## Exercise prompt
Select every line in the records below that contains the string "have". Letter case counts.
*** Begin section ***
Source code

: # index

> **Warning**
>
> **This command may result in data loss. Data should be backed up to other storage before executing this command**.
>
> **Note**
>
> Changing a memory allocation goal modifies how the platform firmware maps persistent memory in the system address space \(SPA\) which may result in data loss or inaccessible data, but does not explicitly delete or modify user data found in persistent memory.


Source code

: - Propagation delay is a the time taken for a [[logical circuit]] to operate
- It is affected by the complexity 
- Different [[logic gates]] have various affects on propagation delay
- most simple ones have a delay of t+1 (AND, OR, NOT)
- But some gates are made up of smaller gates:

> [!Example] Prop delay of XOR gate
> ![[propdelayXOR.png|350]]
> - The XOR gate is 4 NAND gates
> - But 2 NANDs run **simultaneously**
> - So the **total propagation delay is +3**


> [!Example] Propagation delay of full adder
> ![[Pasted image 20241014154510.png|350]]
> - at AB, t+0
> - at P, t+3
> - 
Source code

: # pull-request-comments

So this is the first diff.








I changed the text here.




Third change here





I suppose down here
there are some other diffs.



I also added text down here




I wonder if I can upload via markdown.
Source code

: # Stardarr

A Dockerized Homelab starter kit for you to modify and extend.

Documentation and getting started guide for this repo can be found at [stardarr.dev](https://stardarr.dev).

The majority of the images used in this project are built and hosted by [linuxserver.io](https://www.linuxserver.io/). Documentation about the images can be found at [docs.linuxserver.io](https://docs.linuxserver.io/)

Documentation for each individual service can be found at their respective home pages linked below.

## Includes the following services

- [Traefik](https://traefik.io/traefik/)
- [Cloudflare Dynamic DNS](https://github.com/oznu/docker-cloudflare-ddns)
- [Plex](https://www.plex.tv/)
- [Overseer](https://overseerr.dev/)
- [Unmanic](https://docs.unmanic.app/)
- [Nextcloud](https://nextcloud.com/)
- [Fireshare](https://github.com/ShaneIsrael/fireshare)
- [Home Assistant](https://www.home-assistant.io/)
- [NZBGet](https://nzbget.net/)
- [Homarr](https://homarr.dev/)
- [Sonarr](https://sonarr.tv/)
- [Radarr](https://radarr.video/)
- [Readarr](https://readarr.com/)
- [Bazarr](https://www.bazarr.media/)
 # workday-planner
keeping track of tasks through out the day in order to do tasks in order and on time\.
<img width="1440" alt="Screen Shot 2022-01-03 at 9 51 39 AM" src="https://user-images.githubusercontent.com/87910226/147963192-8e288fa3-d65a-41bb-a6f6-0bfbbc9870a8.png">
*** End section ***
*** Begin section ***
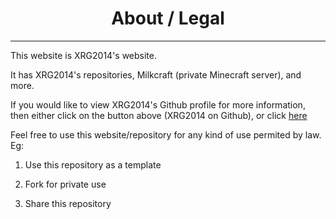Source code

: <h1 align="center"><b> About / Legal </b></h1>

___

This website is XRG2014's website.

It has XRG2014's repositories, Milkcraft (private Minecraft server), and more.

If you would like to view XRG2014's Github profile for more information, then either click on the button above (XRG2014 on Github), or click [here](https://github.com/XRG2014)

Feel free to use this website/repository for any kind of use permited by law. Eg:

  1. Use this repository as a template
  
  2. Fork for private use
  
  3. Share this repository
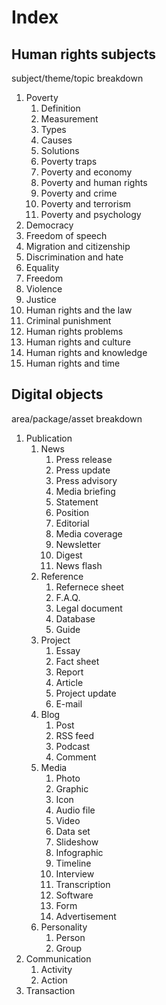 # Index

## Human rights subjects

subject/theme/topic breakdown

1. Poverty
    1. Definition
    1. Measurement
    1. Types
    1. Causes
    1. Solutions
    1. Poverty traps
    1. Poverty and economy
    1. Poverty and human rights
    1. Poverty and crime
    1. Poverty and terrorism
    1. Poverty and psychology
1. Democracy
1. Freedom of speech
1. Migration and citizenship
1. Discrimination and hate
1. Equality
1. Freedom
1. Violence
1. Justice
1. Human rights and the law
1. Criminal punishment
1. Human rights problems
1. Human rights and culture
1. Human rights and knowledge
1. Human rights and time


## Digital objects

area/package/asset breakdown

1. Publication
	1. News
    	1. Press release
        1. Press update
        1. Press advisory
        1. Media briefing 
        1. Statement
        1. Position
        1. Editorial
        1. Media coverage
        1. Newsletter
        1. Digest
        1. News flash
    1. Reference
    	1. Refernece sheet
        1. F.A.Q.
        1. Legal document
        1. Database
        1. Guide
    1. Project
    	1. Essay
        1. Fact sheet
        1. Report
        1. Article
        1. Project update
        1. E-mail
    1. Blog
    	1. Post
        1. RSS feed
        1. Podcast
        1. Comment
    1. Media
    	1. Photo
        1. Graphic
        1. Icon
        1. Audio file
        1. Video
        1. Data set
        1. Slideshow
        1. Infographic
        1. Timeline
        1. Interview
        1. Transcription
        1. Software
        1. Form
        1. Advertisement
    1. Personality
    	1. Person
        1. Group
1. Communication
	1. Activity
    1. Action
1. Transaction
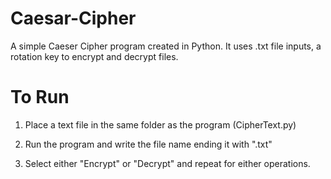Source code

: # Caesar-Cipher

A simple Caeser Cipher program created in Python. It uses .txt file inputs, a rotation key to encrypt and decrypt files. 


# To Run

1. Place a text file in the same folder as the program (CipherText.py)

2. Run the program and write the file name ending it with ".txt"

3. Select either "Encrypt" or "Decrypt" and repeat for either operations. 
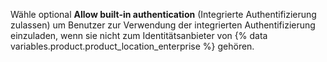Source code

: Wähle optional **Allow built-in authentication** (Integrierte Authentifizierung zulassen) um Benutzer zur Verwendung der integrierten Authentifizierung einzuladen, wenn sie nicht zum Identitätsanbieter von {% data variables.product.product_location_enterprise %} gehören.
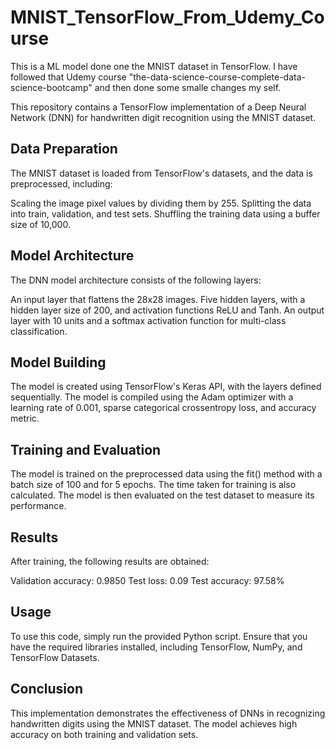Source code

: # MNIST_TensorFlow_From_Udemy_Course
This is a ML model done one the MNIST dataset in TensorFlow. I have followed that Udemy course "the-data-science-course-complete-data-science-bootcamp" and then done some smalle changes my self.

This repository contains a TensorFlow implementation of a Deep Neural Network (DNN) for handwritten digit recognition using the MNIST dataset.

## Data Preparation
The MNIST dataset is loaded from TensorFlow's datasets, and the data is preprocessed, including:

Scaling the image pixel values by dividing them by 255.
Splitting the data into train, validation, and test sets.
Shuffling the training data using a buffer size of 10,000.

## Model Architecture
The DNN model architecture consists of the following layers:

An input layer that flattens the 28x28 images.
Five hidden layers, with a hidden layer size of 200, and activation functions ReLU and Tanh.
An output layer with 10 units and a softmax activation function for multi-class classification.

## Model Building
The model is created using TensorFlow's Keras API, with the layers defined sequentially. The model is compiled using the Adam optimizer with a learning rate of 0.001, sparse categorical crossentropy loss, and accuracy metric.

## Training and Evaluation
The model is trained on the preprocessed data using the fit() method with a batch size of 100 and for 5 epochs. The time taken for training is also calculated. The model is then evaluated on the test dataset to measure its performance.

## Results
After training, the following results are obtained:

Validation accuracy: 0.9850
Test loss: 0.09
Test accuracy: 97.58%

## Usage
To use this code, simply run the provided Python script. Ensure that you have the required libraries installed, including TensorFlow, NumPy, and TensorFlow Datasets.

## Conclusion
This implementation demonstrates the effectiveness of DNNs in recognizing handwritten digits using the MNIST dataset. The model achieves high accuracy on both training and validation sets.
*** End section ***
## Worked solution
- Different [[logic gates]] have various affects on propagation delay
- most simple ones have a delay of t+1 (AND, OR, NOT)
This is a ML model done one the MNIST dataset in TensorFlow. I have followed that Udemy course "the-data-science-course-complete-data-science-bootcamp" and then done some smalle changes my self.
To use this code, simply run the provided Python script. Ensure that you have the required libraries installed, including TensorFlow, NumPy, and TensorFlow Datasets.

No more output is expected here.